Similarly, Data Lineage is a sequence of transformations through intermediary systems to a final dataset. Each dataset is considered to have been created from its predecessor through a specific transformation. A transformation maybe a SQL query or a program in a language such as Python or Scala. Data Lineage can be at any granular level - schema, table or column.
Data Lineage is important because it enables important data governance functions such as:
- Business Rules Verification
- Change Impact Analysis
- Data Quality Verification
A Data Lineage Tool captures metadata of all data transformations, organizes the metadata in a graph and provides access to the graph through visual interfaces and programmable APIs.
In general data lineage tools use two techniques:
- Push: ETL platforms push metadata to a data lineage tool during transformations.

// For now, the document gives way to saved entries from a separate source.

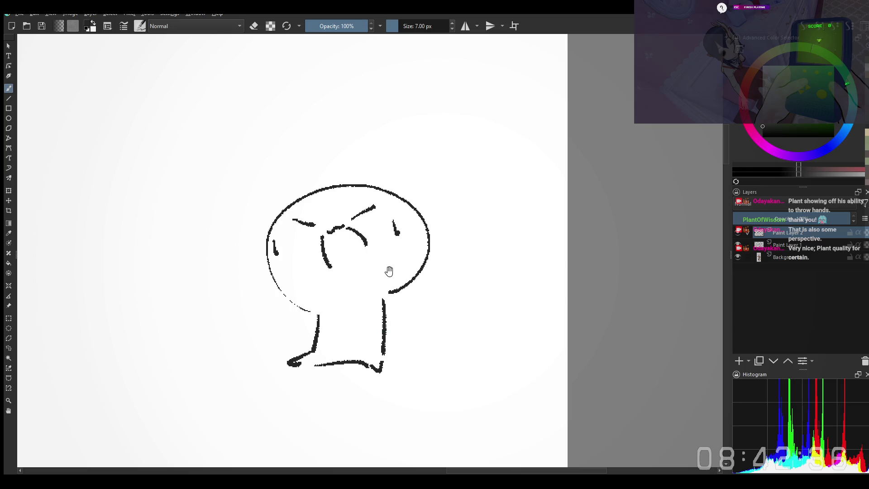
Add a small curved tuft on top of the head, cleaning its tip with the eraser
left_click_drag(257, 197, 275, 236)
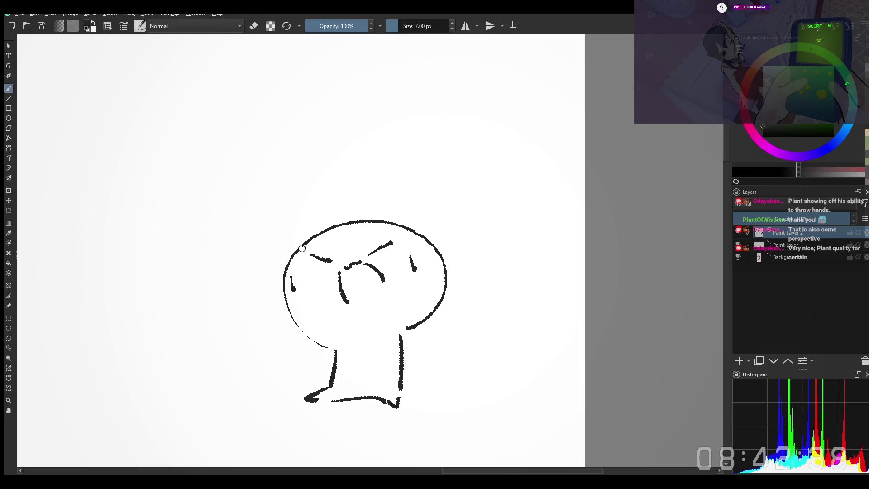
key("ctrl+z")
left_click_drag(290, 246, 313, 224)
key("ctrl+z")
key("ctrl+z")
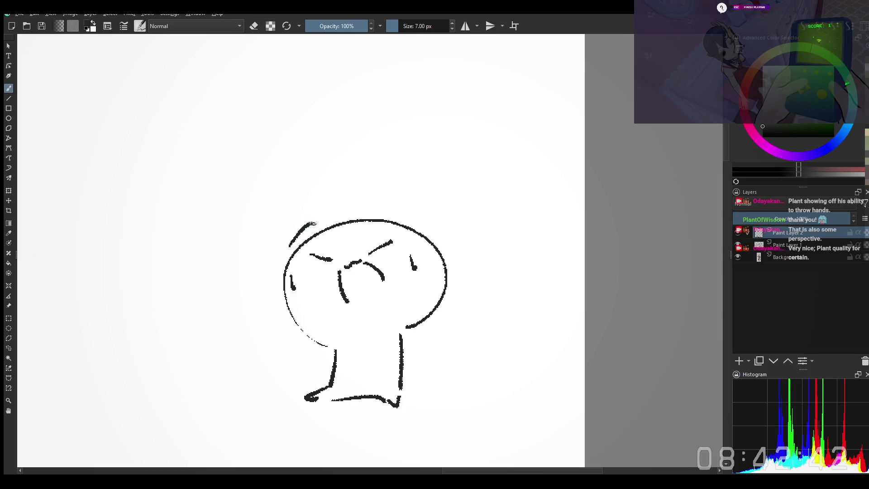
key("e")
key("e")
key("e")
key("e")
mouse_move(318, 217)
left_mouse_down()
mouse_move(309, 224)
mouse_move(329, 214)
left_mouse_up()
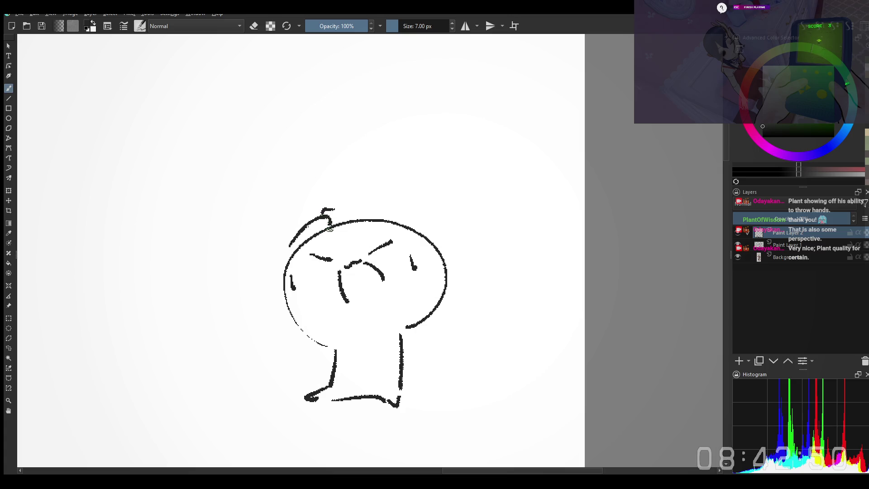
key("e")
key("e")
mouse_move(332, 218)
left_mouse_down()
mouse_move(343, 225)
mouse_move(333, 228)
left_mouse_up()
key("e")
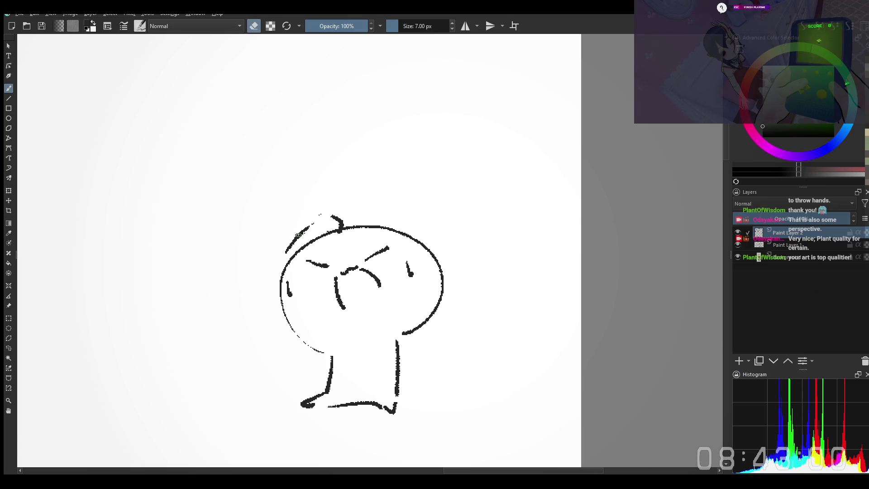
left_click_drag(313, 232, 308, 234)
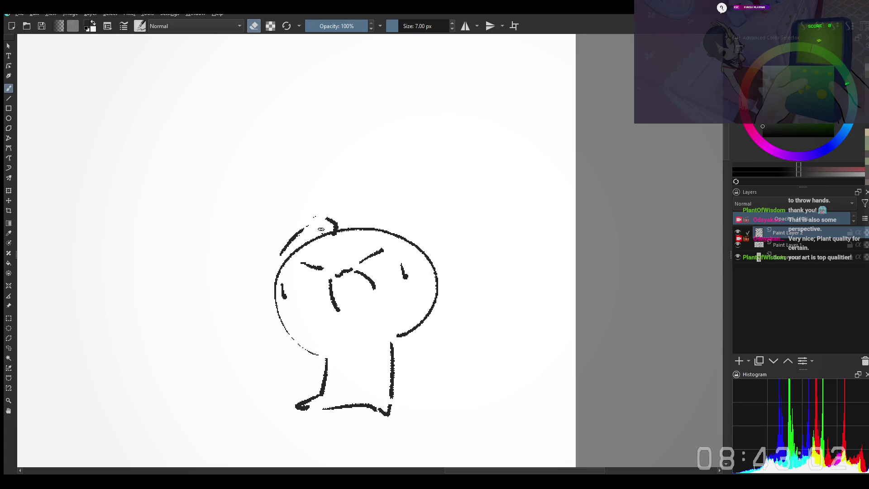
key("e")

- Pull: Data Lineage tools scan logs and query history from databases and data lakes and generate lineage after the event.
Some data lineage tools use both techniques.
- Choose one of the open source data catalog projects such as Amundsen, [Apache Atlas] (https://atlas.apache.org/) or Lineage.
- Follow installation instructions of the project. Some require a Hadoop cluster.
- Integrate ETL tools, databases and data engines with the data lineage tool.